“The Goddess is great.”

(Jesus of Nazareth)

 

So, here's the story. After crawling, barely alive, out of the tomb (they took him down from the cross too soon), Jesus is thoroughly sick of his previous life and ministry. Physically alive but dead within, he wanders off into the world as a wounded itinerant healer.

So begins the “20th” century's most unlikely pagan novel, D. H. Lawrence's 1928 The Escaped Cock, a.k.a. The Man Who Died.

Well, but there's more. In his travels, he chances upon a Priestess of Isis. He stays with her in her temple, in its sacred seaside grove, and in time she heals him of the world-hating philosophy and physical impotence from which he has suffered heretofore.

“I am risen!” he proclaims when, courtesy of the priestess' ministrations, he achieves his first post-crucifixion erection.

In Escaped Cock, the gospel morphs into—and is healed of dysfunction by—the story of Isis and Osiris. Jesus, become Osiris Risen, sires tomorrow's Horus, and once again wanders off into the wide world of experience.

“Tomorrow is another day!” he proclaims (along with Scarlett O'Hara) as he sails off alone into the sunset.

Oh, Lawrence. So jejeune: if only we would all just shed our sexual inhibitions, the world would be healed and everything would be just peachy. Ah, if only things were so simple.
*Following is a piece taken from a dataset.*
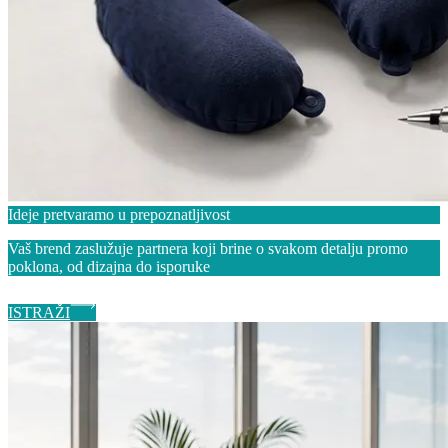
Ideje pretvaramo u prepoznatljivost
Vaš brend zaslužuje partnera koji brine o svakom detalju promo
poklona, od dizajna do isporuke
ISTRAŽI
Still, it's Lawrence, and Lawrence is always worth a read. His language is lucent, biblically lambent. (Whenever I read the book, I'm always struck by how readily it would translate into Hebrew. Oh well: planning, as I am, to live to 113, I'll need something to keep myself occupied.) Lawrence grew up in a nasty evangelical sect that drummed bible into him, but in him that language is transformed into an affirmation of eros and the life of the body which is thoroughly un-biblical (with the exception, perhaps, of Song of Songs).

Some things, of course, don't change. I find Lawrence's deep-set elitism thoroughly distasteful. Having grown up as one of the Elect, he never quite managed to escape his thorough-going sense of belonging to a spiritual elite, though now he's “in Touch” instead of “saved.”

As Lawrence sees it, every individual is intrinsically alone. Paradoxically, individuals may truly touch one another only when we—and men and women in particular—are willing to respect, and leave alone, each other's intrinsic aloneness. The icon of this touching-in-aloneness is the Hieros Gamos, the Great Rite.

The book is intended as a parable. Neither Jesus nor the Priestess of Isis are ever named: they are the “Lady of Isis” and “the man who had died” throughout (in my Hebrew translation, this latter would be הוא חמת, hû ha-mêt, "he the dead [one]"). (Think about it: a entire novella in which neither of the two main characters is ever named. Literary-wise, that's quite a trick.) They are, rather, Every (hetero) Man and Every (hetero) Woman, healing the world with love.

Wicca, of course, says the same. It's hard to disagree.

Great is Isis!” says the Man Who Died = Jesus. “In her search she is greater than death. Wonderful is such walking in a woman, wonderful the goal. All men praise thee, Isis, thou greater than mother unto man.”

Bet you never heard that one in Sunday school.